## What the exercise asks
If pictures are present, leave them out, and copy the data word for word.

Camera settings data
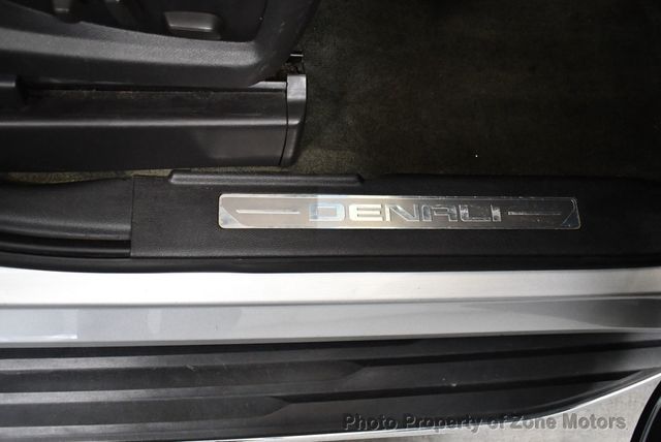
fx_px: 662
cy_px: 221
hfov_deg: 53.1
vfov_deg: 36.9
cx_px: 330
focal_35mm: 36
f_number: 3.5
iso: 3200
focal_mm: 18
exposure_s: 1/125
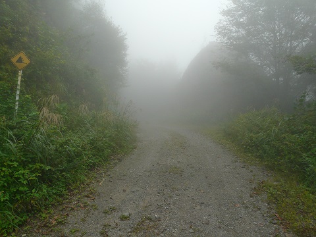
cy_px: 118
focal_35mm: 28
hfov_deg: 63.4
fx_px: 256
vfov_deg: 49.7
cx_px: 158
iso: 100
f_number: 4
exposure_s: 1/200
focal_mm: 4.6
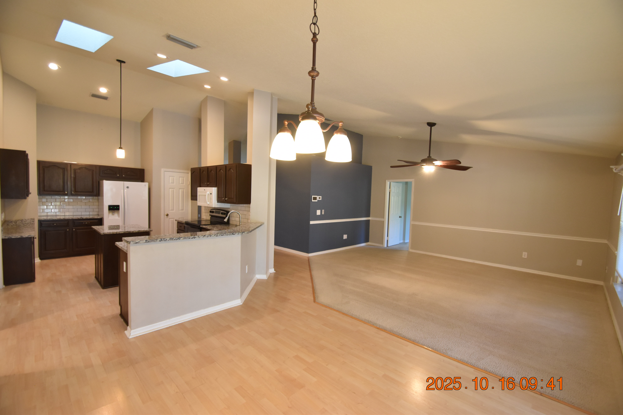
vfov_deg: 77.3
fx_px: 260
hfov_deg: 100.4
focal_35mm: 15
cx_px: 312
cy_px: 208
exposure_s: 1/60
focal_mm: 10
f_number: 3.5
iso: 800
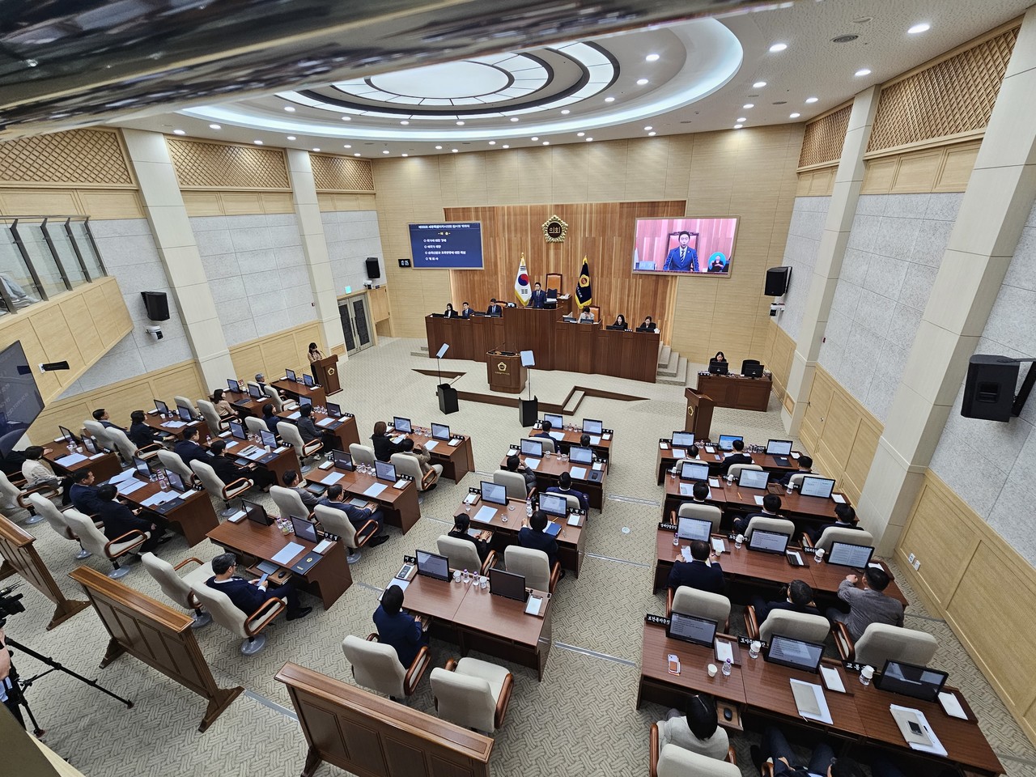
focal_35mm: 13
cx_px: 518
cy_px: 388
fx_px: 389
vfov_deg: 89.9
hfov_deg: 106.2
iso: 80
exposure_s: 1/60
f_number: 2.2
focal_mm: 2.2
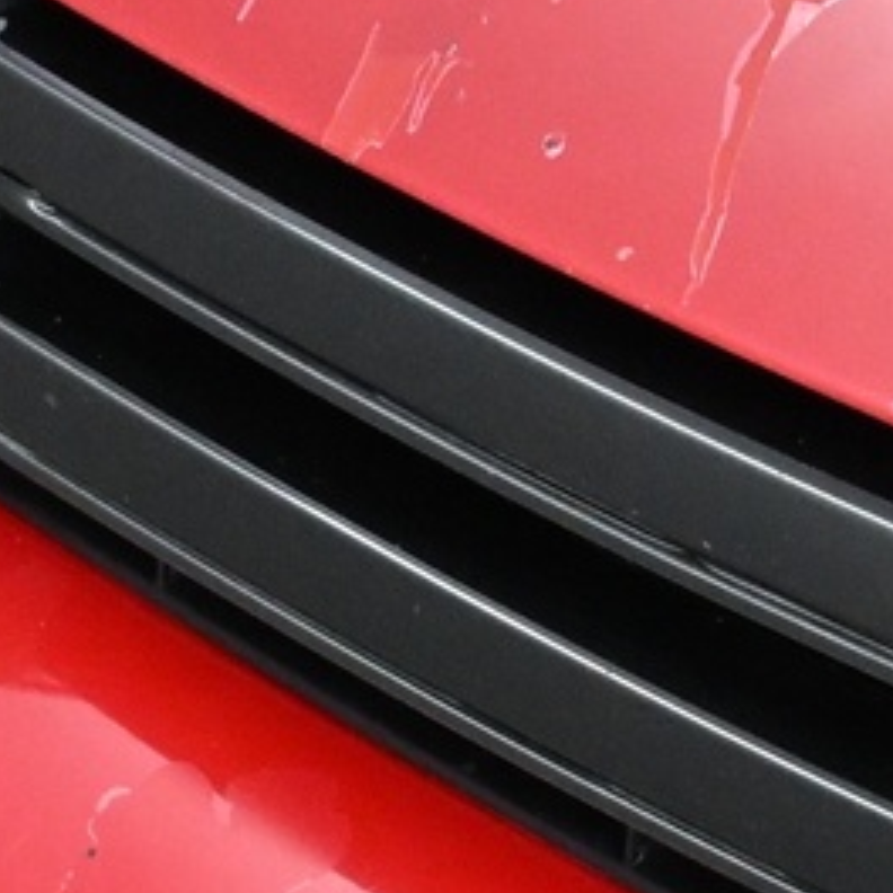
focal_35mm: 274
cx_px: 636
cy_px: 257
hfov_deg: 6.4
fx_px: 7986
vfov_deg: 6.4
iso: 3200
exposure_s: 1/125
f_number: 5.3
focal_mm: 35
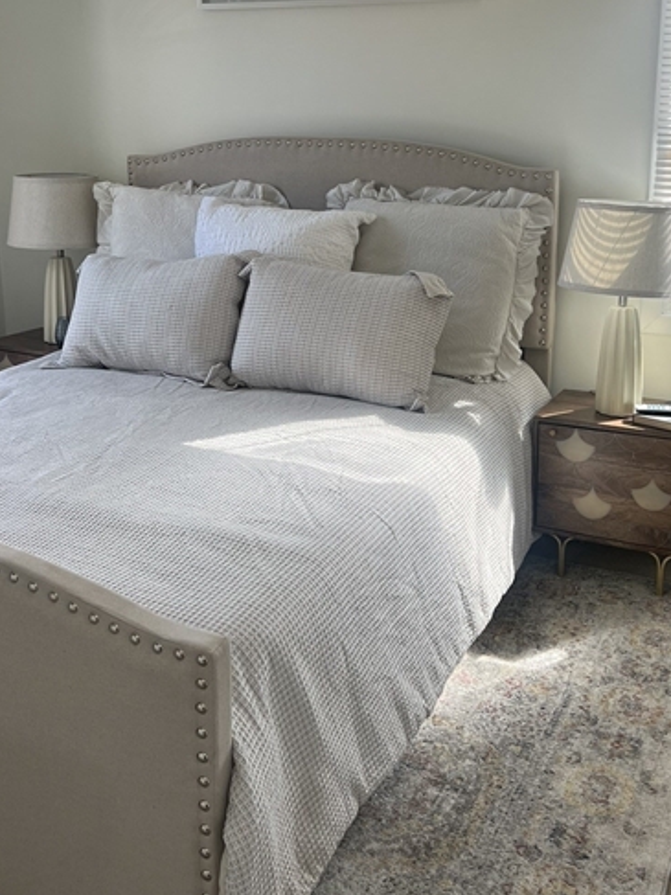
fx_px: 1060
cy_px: 334
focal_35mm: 41
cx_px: 358
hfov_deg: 35.1
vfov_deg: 45.4
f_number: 1.5
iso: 50
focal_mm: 5.7
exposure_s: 1/344
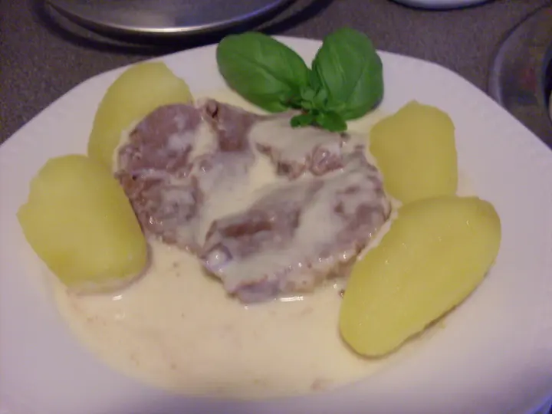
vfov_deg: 37.7
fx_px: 606
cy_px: 207
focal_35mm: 38
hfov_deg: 49.0
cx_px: 276
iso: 200
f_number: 2.8
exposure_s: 1/8
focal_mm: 6.3
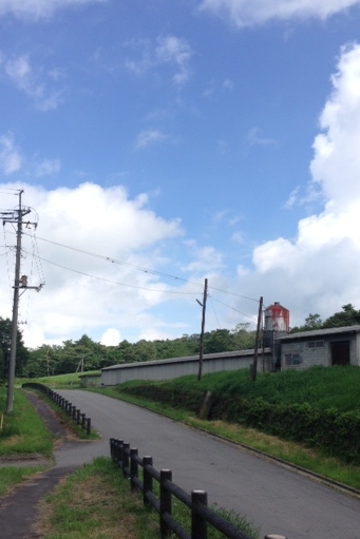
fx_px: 645
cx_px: 164
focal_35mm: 43
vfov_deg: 45.3
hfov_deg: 31.2
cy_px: 311
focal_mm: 4.12
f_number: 2.4
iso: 50
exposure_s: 1/1323
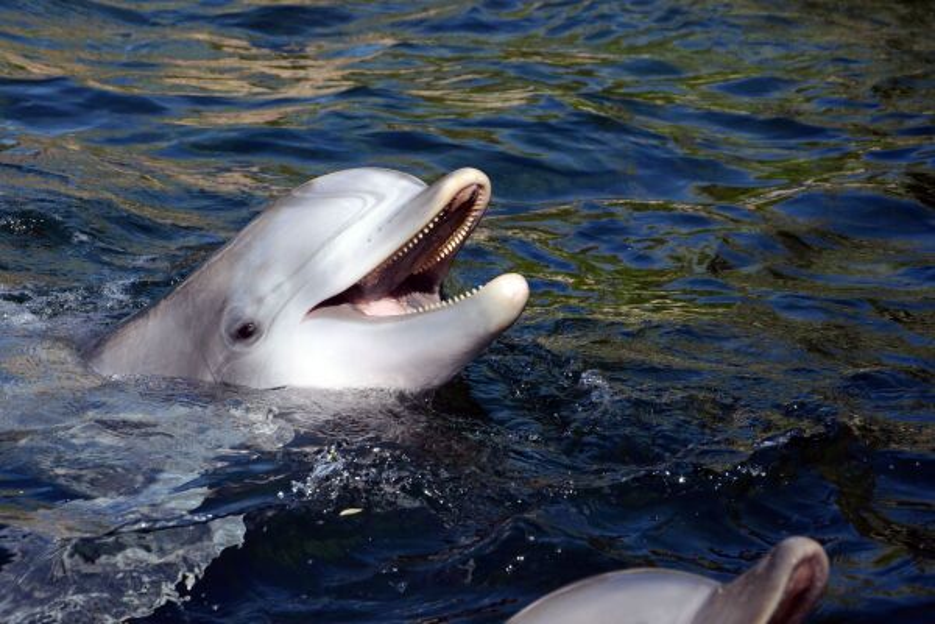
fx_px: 2571
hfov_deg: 20.6
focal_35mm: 99
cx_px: 468
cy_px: 312
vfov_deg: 13.8
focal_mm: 66
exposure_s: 1/1600
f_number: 9
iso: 1250
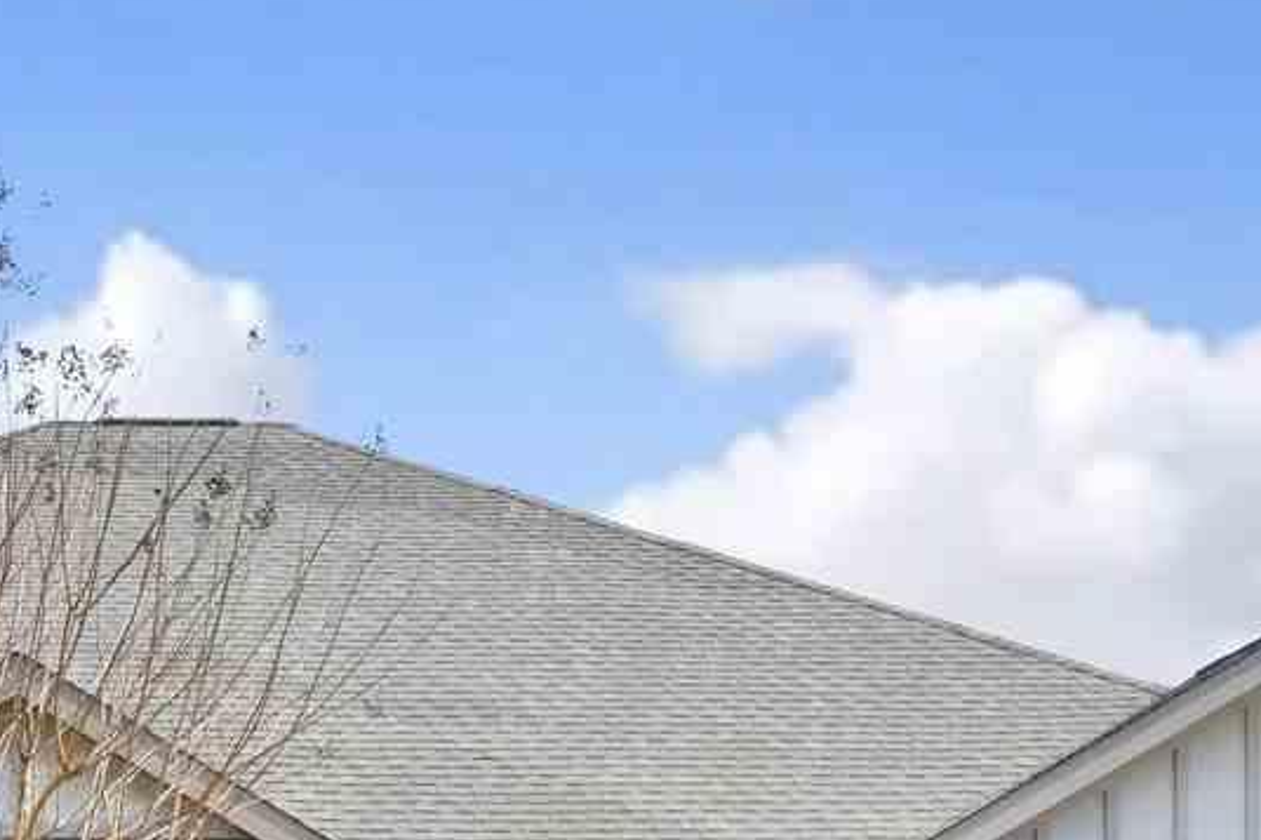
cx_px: 209
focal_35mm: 86
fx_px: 3011
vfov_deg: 14.8
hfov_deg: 23.2
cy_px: 1261
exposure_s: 1/640
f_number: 11
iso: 400
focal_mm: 15
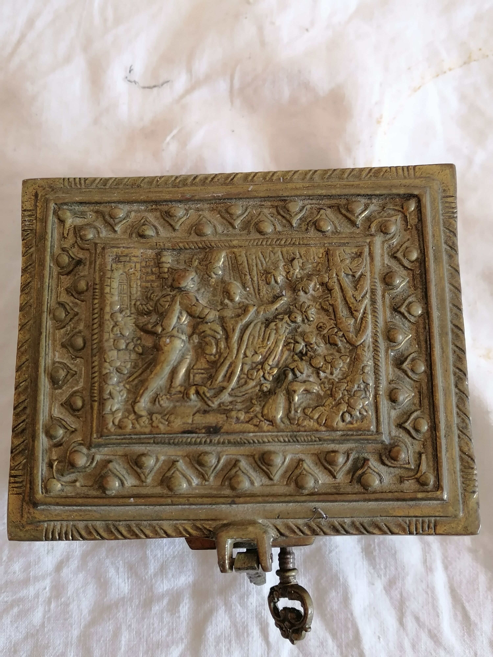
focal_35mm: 35
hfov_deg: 40.7
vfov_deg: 52.6
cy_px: 328
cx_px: 246
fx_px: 665
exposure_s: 1/60
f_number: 1.8
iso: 400
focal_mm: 5.4
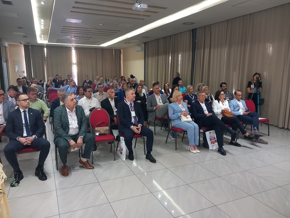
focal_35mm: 27
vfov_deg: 51.4
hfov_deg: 65.3
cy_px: 109
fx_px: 226
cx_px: 145
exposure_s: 1/25
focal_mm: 4
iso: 250
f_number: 1.8
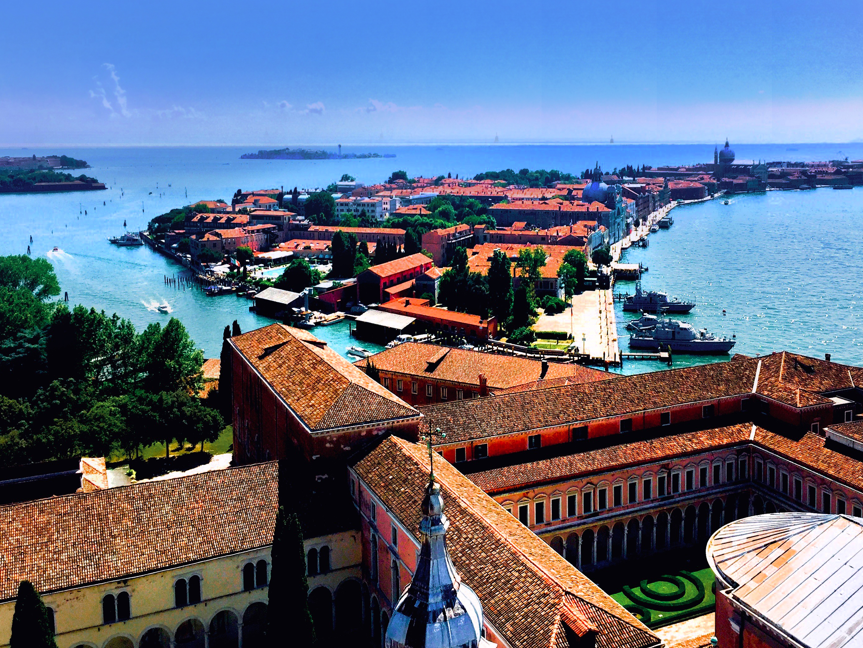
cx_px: 441
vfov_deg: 46.8
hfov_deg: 60.0
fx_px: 748
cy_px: 327
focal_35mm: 30
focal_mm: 4.15
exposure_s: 1/3049
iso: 32
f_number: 2.2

## Reply
fx_px: 662
cy_px: 221
hfov_deg: 53.1
vfov_deg: 36.9
cx_px: 330
focal_35mm: 36
f_number: 3.5
iso: 3200
focal_mm: 18
exposure_s: 1/125
cy_px: 118
focal_35mm: 28
hfov_deg: 63.4
fx_px: 256
vfov_deg: 49.7
cx_px: 158
iso: 100
f_number: 4
exposure_s: 1/200
focal_mm: 4.6
vfov_deg: 77.3
fx_px: 260
hfov_deg: 100.4
focal_35mm: 15
cx_px: 312
cy_px: 208
exposure_s: 1/60
focal_mm: 10
f_number: 3.5
iso: 800
focal_35mm: 13
cx_px: 518
cy_px: 388
fx_px: 389
vfov_deg: 89.9
hfov_deg: 106.2
iso: 80
exposure_s: 1/60
f_number: 2.2
focal_mm: 2.2
focal_35mm: 274
cx_px: 636
cy_px: 257
hfov_deg: 6.4
fx_px: 7986
vfov_deg: 6.4
iso: 3200
exposure_s: 1/125
f_number: 5.3
focal_mm: 35
fx_px: 1060
cy_px: 334
focal_35mm: 41
cx_px: 358
hfov_deg: 35.1
vfov_deg: 45.4
f_number: 1.5
iso: 50
focal_mm: 5.7
exposure_s: 1/344
vfov_deg: 37.7
fx_px: 606
cy_px: 207
focal_35mm: 38
hfov_deg: 49.0
cx_px: 276
iso: 200
f_number: 2.8
exposure_s: 1/8
focal_mm: 6.3
fx_px: 645
cx_px: 164
focal_35mm: 43
vfov_deg: 45.3
hfov_deg: 31.2
cy_px: 311
focal_mm: 4.12
f_number: 2.4
iso: 50
exposure_s: 1/1323
fx_px: 2571
hfov_deg: 20.6
focal_35mm: 99
cx_px: 468
cy_px: 312
vfov_deg: 13.8
focal_mm: 66
exposure_s: 1/1600
f_number: 9
iso: 1250
cx_px: 209
focal_35mm: 86
fx_px: 3011
vfov_deg: 14.8
hfov_deg: 23.2
cy_px: 1261
exposure_s: 1/640
f_number: 11
iso: 400
focal_mm: 15
focal_35mm: 35
hfov_deg: 40.7
vfov_deg: 52.6
cy_px: 328
cx_px: 246
fx_px: 665
exposure_s: 1/60
f_number: 1.8
iso: 400
focal_mm: 5.4
focal_35mm: 27
vfov_deg: 51.4
hfov_deg: 65.3
cy_px: 109
fx_px: 226
cx_px: 145
exposure_s: 1/25
focal_mm: 4
iso: 250
f_number: 1.8
cx_px: 441
vfov_deg: 46.8
hfov_deg: 60.0
fx_px: 748
cy_px: 327
focal_35mm: 30
focal_mm: 4.15
exposure_s: 1/3049
iso: 32
f_number: 2.2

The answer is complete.